Ergi tiba-tiba mendekapku dari samping. Ia menyisipkan rambut coklat sebahuku
ke belakang telinga.
Aku
menatapnya hambar. Entah ke mana perasaan itu. Perasaan yang menguatkanku
bertahan selama setahun dengannya. Aku sendiri tidak tau sejak kapan rasa ini
berubah. Yang jelas, belakangan ini, Ergi tak lagi bermakna di mataku.
“Kamu mau
kado apa?” tanyaku sambil perlahan melepaskan dekapannya. Dekapan itu tak lagi
hangat dan menenangkan. Semua terasa hambar.
“Aku gak
perlu kado barang, Ntan. Cukup waktumu seharian penuh sama aku. Ya?”
“Iya, besok
kita rayain ulang taun kamu seharian ya.” Aku berusaha melenyapkan perasaan
bersalah itu bersama ribuan tetes air hujan yang turun di pertengahan Bulan
Desember. Bulan yang selalu kuharapkan untuk segera datang, bulan yang penuh
dengan kebahagiaan. Tapi…, tidak dengan tahun ini.
***
Jam belum
genap menunjukkan pukul 7 pagi, tapi aku sudah siap untuk pergi. Aku sengaja
tidak berpamitan pada orang rumah dan mematikan ponsel. Seharian ini, aku ingin
berkeliling sendirian. Menenangkan hati dan menjauhkan diri dari Ergi. Mungkin
dengan cara ini, aku bisa merindukannya lagi seperti dulu. Seperti saat-saat
perasaan itu masih ada.
Tapi
sayangnya… setelah seharian ini aku pergi, rasa itu belum muncul lagi.
“Kamu dari
mana?” Ergi duduk di kursi anyaman di teras sambil memegang bunga. Cahaya
remang-remang berasal dari lampu taman dan lampu gantung di teras, membuatku
bisa melihat jelas ekspresi khawatir di wajahnya.
Aku berhenti
melangkah dan menegang di halaman melihat Ergi. Ia mengenakan kaus merah dengan
jaket jeans. Celana jeans dipadukan sneakers biru favoritnya. Tetap tampan, meskipun
sorot mata itu kelelahan.
Dia bangkit
dan berjalan mendekatiku. “Kamu lupa sama hari ini?”
Aku tak bisa
menjawab, hanya menunduk lemas. Mencoba menahan berat cairan bening di sudut
mata.
“What’s wrong with us?” ia menarik daguku hingga kini kami bertatapan.
Malam ini
dingin. Gelegar petir mulai terdengar. Angin bertiup tenang, tapi menusuk meresap
ke pori-pori. Suasana seketika mencekam. Sama sekali tidak menyeramkan.
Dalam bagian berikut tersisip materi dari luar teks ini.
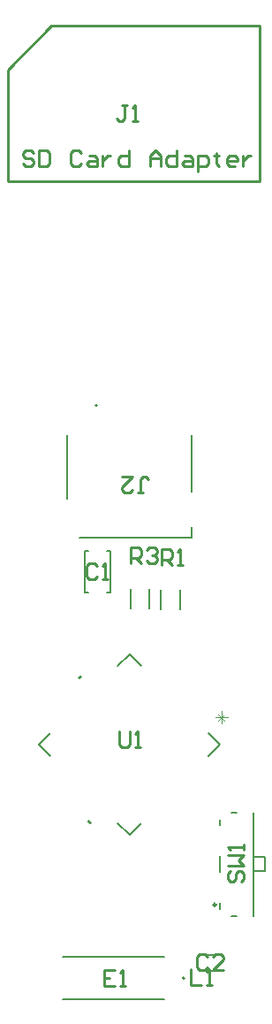
<source format=gto>
G04*
G04 #@! TF.GenerationSoftware,Altium Limited,Altium Designer,25.2.1 (25)*
G04*
G04 Layer_Color=65535*
%FSLAX24Y24*%
%MOIN*%
G70*
G04*
G04 #@! TF.SameCoordinates,7B2066EB-CBC2-4D7E-9A59-9876444C2551*
G04*
G04*
G04 #@! TF.FilePolarity,Positive*
G04*
G01*
G75*
%ADD10C,0.0098*%
%ADD11C,0.0079*%
%ADD12C,0.0060*%
%ADD13C,0.0050*%
%ADD14C,0.0100*%
%ADD15C,0.0030*%
G36*
X2575Y7427D02*
X2504Y7356D01*
X2398Y7462D01*
X2469Y7533D01*
X2575Y7427D01*
D02*
G37*
G36*
X2121Y12819D02*
X2227Y12925D01*
X2156Y12996D01*
X2050Y12890D01*
X2121Y12819D01*
D02*
G37*
D10*
X7266Y4315D02*
G03*
X7266Y4315I-49J0D01*
G01*
D11*
X2789Y23140D02*
G03*
X2789Y23140I-39J0D01*
G01*
X6085Y1550D02*
G03*
X6085Y1550I-39J0D01*
G01*
X7404Y4167D02*
Y4383D01*
Y5545D02*
Y6155D01*
Y7317D02*
Y7533D01*
X7846Y7799D02*
X8063D01*
X7846Y3901D02*
X8063D01*
X8673Y5574D02*
Y6126D01*
X9106D01*
Y5574D02*
Y6126D01*
X8673Y5574D02*
X9106D01*
X8673Y3901D02*
Y7799D01*
X6719Y1823D02*
X7378D01*
X6719Y2403D02*
X7378D01*
D12*
X4045Y15485D02*
Y16215D01*
X4755Y15485D02*
Y16215D01*
X3563Y7378D02*
X4000Y6942D01*
X592Y10350D02*
X1028Y10787D01*
X4000Y13758D02*
X4437Y13322D01*
X6972Y10787D02*
X7408Y10350D01*
X4000Y6942D02*
X4437Y7378D01*
X592Y10350D02*
X1028Y9913D01*
X3563Y13322D02*
X4000Y13758D01*
X6972Y9913D02*
X7408Y10350D01*
X5905Y15445D02*
Y16175D01*
X5195Y15445D02*
Y16175D01*
D13*
X6362Y18140D02*
Y18545D01*
X1657Y19604D02*
Y22030D01*
X2128Y18140D02*
X6362D01*
Y19880D02*
Y22030D01*
X3152Y16070D02*
X3292D01*
X3152Y17645D02*
X3292D01*
X2308Y16070D02*
X2448D01*
X2308Y17645D02*
X2448D01*
X3292Y16070D02*
Y17645D01*
X2308Y16070D02*
Y17645D01*
X1492Y763D02*
X5300D01*
X1492Y2337D02*
X5300D01*
D14*
X-589Y31590D02*
X8911Y31590D01*
X-589Y31590D02*
Y35790D01*
X1061Y37440D01*
X8911D01*
Y31590D02*
Y37440D01*
X387Y32639D02*
X287Y32739D01*
X87D01*
X-13Y32639D01*
Y32539D01*
X87Y32439D01*
X287D01*
X387Y32339D01*
Y32239D01*
X287Y32139D01*
X87D01*
X-13Y32239D01*
X587Y32739D02*
Y32139D01*
X887D01*
X987Y32239D01*
Y32639D01*
X887Y32739D01*
X587D01*
X2187Y32639D02*
X2087Y32739D01*
X1887D01*
X1787Y32639D01*
Y32239D01*
X1887Y32139D01*
X2087D01*
X2187Y32239D01*
X2487Y32539D02*
X2687D01*
X2787Y32439D01*
Y32139D01*
X2487D01*
X2387Y32239D01*
X2487Y32339D01*
X2787D01*
X2986Y32539D02*
Y32139D01*
Y32339D01*
X3086Y32439D01*
X3186Y32539D01*
X3286D01*
X3986Y32739D02*
Y32139D01*
X3686D01*
X3586Y32239D01*
Y32439D01*
X3686Y32539D01*
X3986D01*
X4786Y32139D02*
Y32539D01*
X4986Y32739D01*
X5186Y32539D01*
Y32139D01*
Y32439D01*
X4786D01*
X5786Y32739D02*
Y32139D01*
X5486D01*
X5386Y32239D01*
Y32439D01*
X5486Y32539D01*
X5786D01*
X6086D02*
X6285D01*
X6385Y32439D01*
Y32139D01*
X6086D01*
X5986Y32239D01*
X6086Y32339D01*
X6385D01*
X6585Y31939D02*
Y32539D01*
X6885D01*
X6985Y32439D01*
Y32239D01*
X6885Y32139D01*
X6585D01*
X7285Y32639D02*
Y32539D01*
X7185D01*
X7385D01*
X7285D01*
Y32239D01*
X7385Y32139D01*
X7985D02*
X7785D01*
X7685Y32239D01*
Y32439D01*
X7785Y32539D01*
X7985D01*
X8085Y32439D01*
Y32339D01*
X7685D01*
X8285Y32539D02*
Y32139D01*
Y32339D01*
X8385Y32439D01*
X8485Y32539D01*
X8585D01*
X6300Y1900D02*
Y1300D01*
X6700D01*
X6900D02*
X7100D01*
X7000D01*
Y1900D01*
X6900Y1800D01*
X6950Y2350D02*
X6850Y2450D01*
X6650D01*
X6550Y2350D01*
Y1950D01*
X6650Y1850D01*
X6850D01*
X6950Y1950D01*
X7550Y1850D02*
X7150D01*
X7550Y2250D01*
Y2350D01*
X7450Y2450D01*
X7250D01*
X7150Y2350D01*
X7800Y5600D02*
X7700Y5500D01*
Y5300D01*
X7800Y5200D01*
X7900D01*
X8000Y5300D01*
Y5500D01*
X8100Y5600D01*
X8200D01*
X8300Y5500D01*
Y5300D01*
X8200Y5200D01*
X7700Y5800D02*
X8300D01*
X8100Y6000D01*
X8300Y6200D01*
X7700D01*
X8300Y6400D02*
Y6600D01*
Y6500D01*
X7700D01*
X7800Y6400D01*
X3900Y34450D02*
X3700D01*
X3800D01*
Y33950D01*
X3700Y33850D01*
X3600D01*
X3500Y33950D01*
X4100Y33850D02*
X4300D01*
X4200D01*
Y34450D01*
X4100Y34350D01*
X3600Y10850D02*
Y10350D01*
X3700Y10250D01*
X3900D01*
X4000Y10350D01*
Y10850D01*
X4200Y10250D02*
X4400D01*
X4300D01*
Y10850D01*
X4200Y10750D01*
X4050Y17170D02*
Y17770D01*
X4350D01*
X4450Y17670D01*
Y17470D01*
X4350Y17370D01*
X4050D01*
X4250D02*
X4450Y17170D01*
X4650Y17670D02*
X4750Y17770D01*
X4950D01*
X5050Y17670D01*
Y17570D01*
X4950Y17470D01*
X4850D01*
X4950D01*
X5050Y17370D01*
Y17270D01*
X4950Y17170D01*
X4750D01*
X4650Y17270D01*
X5210Y17130D02*
Y17730D01*
X5510D01*
X5610Y17630D01*
Y17430D01*
X5510Y17330D01*
X5210D01*
X5410D02*
X5610Y17130D01*
X5810D02*
X6010D01*
X5910D01*
Y17730D01*
X5810Y17630D01*
X4300Y19844D02*
X4500D01*
X4400D01*
Y20344D01*
X4500Y20444D01*
X4600D01*
X4700Y20344D01*
X3700Y20444D02*
X4100D01*
X3700Y20044D01*
Y19944D01*
X3800Y19844D01*
X4000D01*
X4100Y19944D01*
X3450Y1850D02*
X3050D01*
Y1250D01*
X3450D01*
X3050Y1550D02*
X3250D01*
X3650Y1250D02*
X3850D01*
X3750D01*
Y1850D01*
X3650Y1750D01*
X2767Y17100D02*
X2667Y17200D01*
X2467D01*
X2367Y17100D01*
Y16700D01*
X2467Y16600D01*
X2667D01*
X2767Y16700D01*
X2967Y16600D02*
X3167D01*
X3067D01*
Y17200D01*
X2967Y17100D01*
D15*
X7705Y11383D02*
X7233D01*
X7469Y11619D02*
Y11147D01*
X7587Y11501D02*
X7351Y11265D01*
Y11501D02*
X7587Y11265D01*
M02*

</source>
Hanya
saja…, menyakitkan.
Tanpa sempat
menjawab pertanyaannya, aku gegas berlari memasuki rumah. Meninggalkannya di
halaman yang masih memegang sebatang mawar putih kesukaanku. Air mataku
tumpah-ruah. Dada berkecamuk, hati berdenyut-denyut, lutut lemas dan bibir
bergegar. Aku menangis semalaman.
Setelah hari
itu, Ergi sering datang ke rumah untuk menemuiku. Tapi aku berusaha
menghindarinya. Semakin hari, perasaan itu malah semakin hilang. Aku semakin
merasa bersalah karena tidak berterus-terang. Hingga entah di hari keberapa ia
datang ke rumah, ia menitipkan sebatang mawar putih pada Mama tanpa pesan
apa-apa. Tapi aku sama sekali tidak menerimanya. Kubiarkan mawar itu tergelintang
di atas meja belajar. Melihat mawar itu nyatanya semakin membuatku merasa
bersalah.
***
I’m so glad you made time to see me
How’s life? Tell me how’s your family
I haven’t seen them in a while
You’ve been good busier than ever
We small talk, work and the weather
Your guard is up and I know why
Because the last time you saw me
Is still burned in the back of your mind
You gave me roses and I left them there to
die
Aku segera mematikan lagu dan melepas earphone sebelum air mata meleleh di
sini. Berkali-kali kulirik jam tangan, tetapi jarum menit itu melaju sangat
lambat. Masih pukul lima kurang sepuluh menit. Kuedarkan pandangan ke
sekeliling stasiun dan berhenti pada seorang pria dibalut kulit hitam manis,
mengenakan kemeja polos marun dan celana kain tidak begitu longgar. Model
rambut British dengan porsi tubuh
kurus sedang berdiri bersandar pada tembok. Pandangannya menerawang.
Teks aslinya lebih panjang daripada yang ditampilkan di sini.